▶ **WHAT NEEDS TO BE DONE**
Wherever the word "mais" appears in the entries, copy the whole line.

[EXERCISE INPUTS Boundary: Start]

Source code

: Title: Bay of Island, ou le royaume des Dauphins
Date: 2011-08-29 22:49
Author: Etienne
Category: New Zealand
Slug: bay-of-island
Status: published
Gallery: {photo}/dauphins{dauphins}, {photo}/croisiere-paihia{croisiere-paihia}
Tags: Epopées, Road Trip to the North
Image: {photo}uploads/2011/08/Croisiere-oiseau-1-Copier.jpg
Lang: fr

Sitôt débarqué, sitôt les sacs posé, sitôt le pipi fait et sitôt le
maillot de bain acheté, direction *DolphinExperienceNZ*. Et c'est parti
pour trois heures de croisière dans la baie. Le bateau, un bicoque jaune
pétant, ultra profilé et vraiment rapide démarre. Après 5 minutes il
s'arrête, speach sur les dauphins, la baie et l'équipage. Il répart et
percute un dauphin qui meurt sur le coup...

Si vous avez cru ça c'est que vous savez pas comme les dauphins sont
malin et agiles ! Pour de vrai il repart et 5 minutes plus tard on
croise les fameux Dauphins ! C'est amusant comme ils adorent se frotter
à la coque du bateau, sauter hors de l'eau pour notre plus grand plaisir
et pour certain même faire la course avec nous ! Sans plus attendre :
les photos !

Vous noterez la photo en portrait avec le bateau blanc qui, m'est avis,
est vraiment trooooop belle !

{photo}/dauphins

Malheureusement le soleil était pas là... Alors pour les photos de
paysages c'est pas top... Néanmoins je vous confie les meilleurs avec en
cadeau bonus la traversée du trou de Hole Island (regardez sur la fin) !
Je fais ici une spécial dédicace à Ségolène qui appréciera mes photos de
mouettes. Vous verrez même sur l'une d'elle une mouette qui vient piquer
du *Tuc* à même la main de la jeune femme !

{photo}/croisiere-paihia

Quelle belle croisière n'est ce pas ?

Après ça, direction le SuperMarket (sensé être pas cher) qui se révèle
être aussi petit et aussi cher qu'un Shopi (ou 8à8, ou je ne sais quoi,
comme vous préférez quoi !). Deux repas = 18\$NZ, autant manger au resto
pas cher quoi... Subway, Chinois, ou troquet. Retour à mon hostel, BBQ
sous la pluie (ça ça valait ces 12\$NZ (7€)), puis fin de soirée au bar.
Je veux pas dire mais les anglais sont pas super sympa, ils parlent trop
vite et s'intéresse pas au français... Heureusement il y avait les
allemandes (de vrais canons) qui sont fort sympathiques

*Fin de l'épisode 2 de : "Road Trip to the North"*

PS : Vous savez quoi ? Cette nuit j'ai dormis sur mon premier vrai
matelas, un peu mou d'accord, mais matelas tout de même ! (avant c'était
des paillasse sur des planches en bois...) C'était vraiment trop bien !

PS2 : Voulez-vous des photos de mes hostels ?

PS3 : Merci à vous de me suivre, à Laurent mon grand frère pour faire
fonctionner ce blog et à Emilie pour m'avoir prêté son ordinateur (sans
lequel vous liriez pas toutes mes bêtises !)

[EXERCISE INPUTS Boundary: End]

▶ **OUTPUT OF THE TASK**
Je veux pas dire mais les anglais sont pas super sympa, ils parlent trop
matelas, un peu mou d'accord, mais matelas tout de même ! (avant c'était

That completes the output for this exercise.